- Born: Hagar Hadi Hajjar September 4, 1981 (age 44) Greenwich, Connecticut, U.S.
- Education: Barnard College (BS) Columbia University (MS)
- Occupations: Political satirist; Foreign policy analyst; Television personality;
- Years active: 2005 – Present
- Spouse: Julien Chemali (m. 2010)
- Children: 3

= Hagar Chemali =

American political writer (born 1981)

Hagar Hajjar Chemali (born Hagar Hadi Hajjar; September 4, 1981) is an American political satirist, writer, producer, television personality, and political commentator. Chemali has held senior national security and public affairs positions under the Barack Obama and George W. Bush administrations. She comments and writes on national security and foreign policy.

==Early life and education==
Chemali was born in Greenwich, Connecticut, to Hadi and Mirella (née Joakim) Hajjar. Chemali's great-granduncle was the first president of Lebanon, Bechara el-Khoury.

Chemali studied Political Science at Barnard College, earning her bachelor's degree in 2003. She attended Columbia University's School of International and Public Affairs where she concentrated on International Security Policy with a focus on the Middle East. She graduated from Columbia with her Master of International Affairs in 2004.

==Career==
===U.S. Government===
In 2003, Chemali held an internship position at the United Nations Department for Political Affairs. She was later hired by the United States government as a Legislative Fellow for the Office of Congressman Christopher Shays in Connecticut, where she stayed until 2006.

Chemali joined the United States Department of the Treasury in 2006 as a Special Advisor to then Deputy Assistant Secretary for Terrorist Financing and Financial Crimes, Daniel Glaser. She became a Policy Advisor on the Middle East in 2007 where she remained until 2010.

Chemali held a number of policy-making and public affairs positions during Barack Obama's presidency. In 2010, she became the Director for Syria and Lebanon at the National Security Council (NSC), where she worked on U.S. foreign policy toward Syria and Lebanon, including during the first year and a half of the Syria crisis.

At the end of 2012, Chemali returned to the Treasury Department and became a Senior Policy Advisor on Asia with the Treasury Department's Office of Terrorist Financing and Financial Crimes. In 2014, she became the Spokesperson for Terrorism and Financial Intelligence at the U.S. Treasury Department. From 2015 to 2016, Chemali was the Spokesperson and Director of Communications for the U.S. Mission to the United Nations under President Obama.

===In media===
After leaving the U.S. Government in 2016, Chemali has occasionally served as a political commentator, speaking mostly as a foreign policy analyst.

She appears as a frequent contributor on Bloomberg programs such as "Balance of Power," where she engages in detailed discussions on geopolitical developments including the Israel-Hamas conflict and regional diplomacy.

Chemali founded Greenwich Media Strategies in 2016, a communications consulting firm.

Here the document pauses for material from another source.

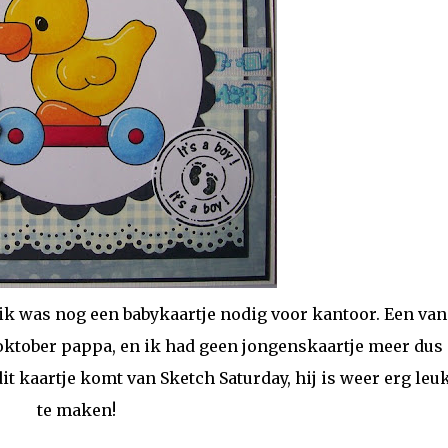
ik was nog een babykaartje nodig voor kantoor. Een van
ktober pappa, en ik had geen jongenskaartje meer dus 
it kaartje komt van Sketch Saturday, hij is weer erg le
te maken!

In 2019, she became a Senior Nonresident Fellow with the Atlantic Council's GeoEconomics Center. In 2020, she launched a weekly world news show on YouTube called Oh My World!

==Personal life==
Hagar married private equity operating executive, Julien Chemali, in 2010. They have three children. Chemali is on the board of directors for the Greenwich United Way and the Serve America Movement (SAM), as well as her alma mater Greenwich Academy.